Location
- Country: United States
- State: Arkansas

Physical characteristics
- • location: Ozark National Forest, Newton County, Arkansas
- • coordinates: 35°45′24″N 93°26′34″W﻿ / ﻿35.75675°N 93.44268°W
- • elevation: 2000 ft
- • location: Lake Dardanelle, Johnson County, Arkansas
- • coordinates: 35°20′34″N 93°19′44″W﻿ / ﻿35.34286°N 93.32879°W
- • elevation: 338 ft
- Length: 70.8 mi (113.9 km)
- • location: Dover, Arkansas
- • average: 485 c/ft. per sec.

National Wild and Scenic Rivers System
- Type: Scenic
- Designated: April 22, 1992

= Big Piney Creek =

Big Piney Creek is a river located in Ozark National Forest in the state of Arkansas. It is a tributary of the Arkansas River and therefore part of the Mississippi River watershed. Managed by the United States Forest Service, it flows for 70.8 mi through Pope, Johnson and Newton counties. The headwaters of the creek are in a rugged, remote area just east of Arkansas Route 21 south of the community of Fallsville and the mouth of the creek empties into Lake Dardanelle on the Arkansas River.

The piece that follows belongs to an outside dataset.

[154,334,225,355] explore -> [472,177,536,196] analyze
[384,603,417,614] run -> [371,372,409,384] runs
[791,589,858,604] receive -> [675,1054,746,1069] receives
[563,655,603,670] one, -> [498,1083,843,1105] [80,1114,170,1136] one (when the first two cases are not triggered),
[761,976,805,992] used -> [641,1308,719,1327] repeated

The creek is known among kayakers and canoers for its moderately challenging Class II to Class III rapids. Although much of the land adjacent to the creek is privately owned, the Forest Service operates two campgrounds, Haw Creek Falls and Long Pool, for visitors.

== Big Piney Creek Bridge ==

The Big Piney Creek Bridge is a historic bridge, carrying Arkansas Highway 123 across Big Piney Creek in the Ozark-St. Francis National Forest, northeast of Hagarville, Arkansas. The bridge was listed on the National Register of Historic Places in 1990.